I have a fairly typical JavaEE application, composed using EJB3, seam components, spring beans and JSF, all packaged into several jar and war files inside an ear file. Naturally for JavaEE, we have many XML files as part of the application. Some of these XML files are validated using DTD (seam) and some using schema.

As most files where taken from the examples and from other projects, all DTDs and schemas refer to the project's site, where the default DTD or schema resides. Here comes the problem: For some reason, the JBoss site misses the seam DTDs today (Check http://www.jboss.com/products/seam/components-1.1.dtd, http://www.jboss.com/products/seam/components-1.2.dtd, http://www.jboss.com/products/seam/components-2.0.dtd). Since the JBoss server validates the XML at bootstrap using this location, the application deployment failed.

My question is this: Given this case, where should I put the DTD and definition files? I see three options:

  1. Use the default location, as I did before. As it means I now add the stability of the JBoss, Sun, Spring and any other vendor into my system in case I need to re-deploy the application, I prefer not to do so.
  2. Copy all DTD and schema files to my server, having the URLS point to a server under my control.
  3. Copy all DTD and schema files to my application or app server, and use them locally.

I tend to use option #3, as it provides full control on the files, without network dependencies.
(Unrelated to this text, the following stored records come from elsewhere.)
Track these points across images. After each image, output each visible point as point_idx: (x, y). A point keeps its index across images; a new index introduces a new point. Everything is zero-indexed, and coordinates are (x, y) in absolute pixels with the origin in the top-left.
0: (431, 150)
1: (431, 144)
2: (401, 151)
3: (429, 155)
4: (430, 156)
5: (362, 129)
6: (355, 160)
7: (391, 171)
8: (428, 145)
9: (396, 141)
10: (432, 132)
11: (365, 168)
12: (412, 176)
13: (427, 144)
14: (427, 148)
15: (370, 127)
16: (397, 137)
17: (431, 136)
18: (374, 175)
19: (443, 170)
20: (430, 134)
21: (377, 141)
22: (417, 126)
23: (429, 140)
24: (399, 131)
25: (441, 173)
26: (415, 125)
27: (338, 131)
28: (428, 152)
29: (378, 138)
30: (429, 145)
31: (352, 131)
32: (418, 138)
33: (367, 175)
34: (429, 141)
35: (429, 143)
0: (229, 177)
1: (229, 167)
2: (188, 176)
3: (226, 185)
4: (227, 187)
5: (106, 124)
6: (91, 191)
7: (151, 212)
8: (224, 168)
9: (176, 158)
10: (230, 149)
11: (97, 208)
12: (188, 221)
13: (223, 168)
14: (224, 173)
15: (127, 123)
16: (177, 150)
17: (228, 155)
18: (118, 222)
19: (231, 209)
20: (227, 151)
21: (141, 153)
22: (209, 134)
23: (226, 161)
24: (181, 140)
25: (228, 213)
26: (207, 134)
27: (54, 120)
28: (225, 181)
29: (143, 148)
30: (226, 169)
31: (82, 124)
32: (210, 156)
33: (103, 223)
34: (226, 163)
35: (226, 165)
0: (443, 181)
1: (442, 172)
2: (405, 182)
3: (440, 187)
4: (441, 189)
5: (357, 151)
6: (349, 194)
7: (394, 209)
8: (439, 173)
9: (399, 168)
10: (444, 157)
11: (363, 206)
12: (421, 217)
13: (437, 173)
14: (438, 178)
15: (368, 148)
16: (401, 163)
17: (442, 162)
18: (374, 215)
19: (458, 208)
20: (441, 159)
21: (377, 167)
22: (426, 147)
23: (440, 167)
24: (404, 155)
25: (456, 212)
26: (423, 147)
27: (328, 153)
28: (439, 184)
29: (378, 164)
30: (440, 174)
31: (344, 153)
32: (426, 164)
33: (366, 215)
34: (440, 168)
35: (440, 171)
In test we've done, it even significantly reduced the bootstrap time of the server - apperently the XML parser does not cache the definitions. Is there anyhing I miss by taking this path?

A: 

Nope this is the right thing to do. The first should only be used to mess around or play with code but not for anything serious and the second has no advantage over the third and is more complicated at the same time.

MahdeTo
A: 

The real question is: Do you really need to validate the xml files? In the most cases, validation are not done in production code -- it is just too slow most of the time.

If you really want to validate, go for option #3.

J-16 SDiZ
How do I turn off validation in JBoss? I am not the one who calls the XML parser.